This fall, Mr. Biden plans to attend a United Nations conference of world leaders in Scotland to argue that after four years in which the American president mocked climate science, the United States is a leader in the fight against global warming.
Environmentalists said the move to fully restore protections to the Tongass could be one step in making that case.
“This is the Biden administration putting itself squarely on the road to re-claiming climate leadership, as it heads to the Glasgow summit this fall,” said Niel Lawrence, Alaska director of the Natural Resources Defense Council, an advocacy group.

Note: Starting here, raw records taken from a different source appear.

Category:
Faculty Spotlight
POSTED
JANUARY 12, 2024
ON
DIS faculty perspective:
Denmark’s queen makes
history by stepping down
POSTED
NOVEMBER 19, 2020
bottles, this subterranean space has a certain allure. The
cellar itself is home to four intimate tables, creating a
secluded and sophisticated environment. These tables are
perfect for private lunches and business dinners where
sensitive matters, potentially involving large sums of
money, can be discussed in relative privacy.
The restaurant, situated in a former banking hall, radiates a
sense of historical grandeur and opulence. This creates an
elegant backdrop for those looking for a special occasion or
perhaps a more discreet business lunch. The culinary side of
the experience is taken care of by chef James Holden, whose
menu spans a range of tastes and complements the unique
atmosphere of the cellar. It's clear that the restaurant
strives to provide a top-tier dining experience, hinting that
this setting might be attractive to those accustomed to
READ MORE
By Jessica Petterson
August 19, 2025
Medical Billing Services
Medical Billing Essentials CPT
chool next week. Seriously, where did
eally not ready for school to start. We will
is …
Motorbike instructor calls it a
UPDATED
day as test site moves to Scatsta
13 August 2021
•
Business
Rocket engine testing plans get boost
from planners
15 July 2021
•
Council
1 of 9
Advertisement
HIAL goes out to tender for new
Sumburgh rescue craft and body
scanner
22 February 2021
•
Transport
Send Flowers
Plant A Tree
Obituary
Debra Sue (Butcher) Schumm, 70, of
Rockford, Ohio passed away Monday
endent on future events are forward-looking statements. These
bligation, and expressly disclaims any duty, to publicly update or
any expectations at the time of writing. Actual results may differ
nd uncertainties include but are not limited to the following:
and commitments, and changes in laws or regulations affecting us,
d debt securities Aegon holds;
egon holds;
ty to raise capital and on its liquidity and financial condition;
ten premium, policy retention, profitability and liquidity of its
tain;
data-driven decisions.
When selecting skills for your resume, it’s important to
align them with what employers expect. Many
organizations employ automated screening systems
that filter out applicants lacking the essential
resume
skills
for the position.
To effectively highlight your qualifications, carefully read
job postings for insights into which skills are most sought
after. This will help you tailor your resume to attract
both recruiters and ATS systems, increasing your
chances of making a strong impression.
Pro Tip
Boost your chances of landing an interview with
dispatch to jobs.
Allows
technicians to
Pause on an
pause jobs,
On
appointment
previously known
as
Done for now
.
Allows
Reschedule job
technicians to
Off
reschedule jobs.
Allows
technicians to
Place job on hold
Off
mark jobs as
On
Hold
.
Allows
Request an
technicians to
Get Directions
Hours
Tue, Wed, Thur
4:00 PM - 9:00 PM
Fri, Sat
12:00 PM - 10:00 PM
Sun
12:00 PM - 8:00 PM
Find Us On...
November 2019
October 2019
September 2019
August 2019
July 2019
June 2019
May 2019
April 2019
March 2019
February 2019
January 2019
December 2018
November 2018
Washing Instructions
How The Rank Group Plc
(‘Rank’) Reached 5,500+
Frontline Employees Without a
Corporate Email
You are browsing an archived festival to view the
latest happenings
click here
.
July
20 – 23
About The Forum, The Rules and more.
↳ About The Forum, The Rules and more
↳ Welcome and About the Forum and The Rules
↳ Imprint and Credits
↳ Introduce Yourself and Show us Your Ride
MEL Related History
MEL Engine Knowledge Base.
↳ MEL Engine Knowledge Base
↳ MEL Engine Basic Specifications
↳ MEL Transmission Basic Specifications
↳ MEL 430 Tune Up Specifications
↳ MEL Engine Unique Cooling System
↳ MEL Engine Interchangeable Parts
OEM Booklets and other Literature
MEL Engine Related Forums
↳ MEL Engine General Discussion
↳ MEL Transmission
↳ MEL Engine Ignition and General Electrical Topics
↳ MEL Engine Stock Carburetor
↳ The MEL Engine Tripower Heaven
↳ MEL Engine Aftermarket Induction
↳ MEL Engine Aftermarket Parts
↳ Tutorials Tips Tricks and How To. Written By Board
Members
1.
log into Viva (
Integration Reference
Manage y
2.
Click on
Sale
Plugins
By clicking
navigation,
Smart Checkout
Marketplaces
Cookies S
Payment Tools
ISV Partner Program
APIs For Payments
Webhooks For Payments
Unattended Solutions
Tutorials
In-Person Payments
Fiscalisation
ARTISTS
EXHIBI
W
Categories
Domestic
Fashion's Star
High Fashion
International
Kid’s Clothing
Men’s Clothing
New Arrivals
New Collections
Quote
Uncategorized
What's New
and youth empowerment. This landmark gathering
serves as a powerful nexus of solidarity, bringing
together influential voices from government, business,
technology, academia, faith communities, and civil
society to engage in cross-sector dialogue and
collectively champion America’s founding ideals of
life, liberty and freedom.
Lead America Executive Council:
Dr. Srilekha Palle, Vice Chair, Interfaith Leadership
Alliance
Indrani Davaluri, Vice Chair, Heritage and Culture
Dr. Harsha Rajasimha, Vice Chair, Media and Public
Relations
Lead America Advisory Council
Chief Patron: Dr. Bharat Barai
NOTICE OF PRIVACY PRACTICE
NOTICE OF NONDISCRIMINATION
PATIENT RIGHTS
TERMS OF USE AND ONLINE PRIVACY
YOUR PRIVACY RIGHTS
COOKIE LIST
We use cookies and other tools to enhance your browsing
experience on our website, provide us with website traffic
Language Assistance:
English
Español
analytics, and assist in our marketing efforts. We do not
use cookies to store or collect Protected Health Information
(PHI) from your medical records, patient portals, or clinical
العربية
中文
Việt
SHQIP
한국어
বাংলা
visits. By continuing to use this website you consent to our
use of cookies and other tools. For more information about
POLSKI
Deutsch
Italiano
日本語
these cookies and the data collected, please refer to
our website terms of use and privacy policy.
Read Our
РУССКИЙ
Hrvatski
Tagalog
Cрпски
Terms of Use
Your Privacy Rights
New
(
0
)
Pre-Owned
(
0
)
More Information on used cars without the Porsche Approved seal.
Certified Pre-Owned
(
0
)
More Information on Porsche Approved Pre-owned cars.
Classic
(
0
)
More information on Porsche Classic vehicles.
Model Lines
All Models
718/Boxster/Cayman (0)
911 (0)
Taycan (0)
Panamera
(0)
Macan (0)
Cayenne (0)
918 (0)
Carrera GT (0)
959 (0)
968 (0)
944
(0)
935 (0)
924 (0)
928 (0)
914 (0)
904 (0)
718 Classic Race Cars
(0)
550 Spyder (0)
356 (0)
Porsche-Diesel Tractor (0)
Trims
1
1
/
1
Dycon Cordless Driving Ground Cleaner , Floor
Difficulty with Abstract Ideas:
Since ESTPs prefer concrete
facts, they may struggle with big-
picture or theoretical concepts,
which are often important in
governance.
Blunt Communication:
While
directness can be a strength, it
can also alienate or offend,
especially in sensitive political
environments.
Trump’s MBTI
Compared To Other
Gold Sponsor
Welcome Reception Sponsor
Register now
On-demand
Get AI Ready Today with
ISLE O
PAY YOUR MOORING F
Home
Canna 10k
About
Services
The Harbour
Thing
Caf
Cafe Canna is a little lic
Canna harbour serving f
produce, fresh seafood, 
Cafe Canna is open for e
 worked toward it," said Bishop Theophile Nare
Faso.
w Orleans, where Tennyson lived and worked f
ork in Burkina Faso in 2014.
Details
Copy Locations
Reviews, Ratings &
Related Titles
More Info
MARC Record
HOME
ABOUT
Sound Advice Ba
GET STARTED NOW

The forest plays an important role in protecting the climate. Scientists point out that the Tongass offers an important service to the billions of people across the planet who are unlikely to ever set foot there: It is one of the world’s largest carbon sinks, storing the equivalent of about 8 percent of the carbon stored in all the forests of the lower 48 states combined.
The vast wilderness, in southeastern Alaska, is home to more than 400 species of wildlife, fish and shellfish, including nesting bald eagles, moose and the world’s greatest concentration of black bears. Tucked between its snowy peaks, fjords and rushing rivers are stands of red and yellow cedar and Western hemlock as well as Sitka spruce trees that are at least 800 years old.
Republicans and Democrats have fought over the Tongass for 20 years. The forest was heavily logged in the 1960s and the 1970s, but in 2001 President Bill Clinton enacted the “roadless rule” that blocked road construction necessary for logging and mining in much of the forest.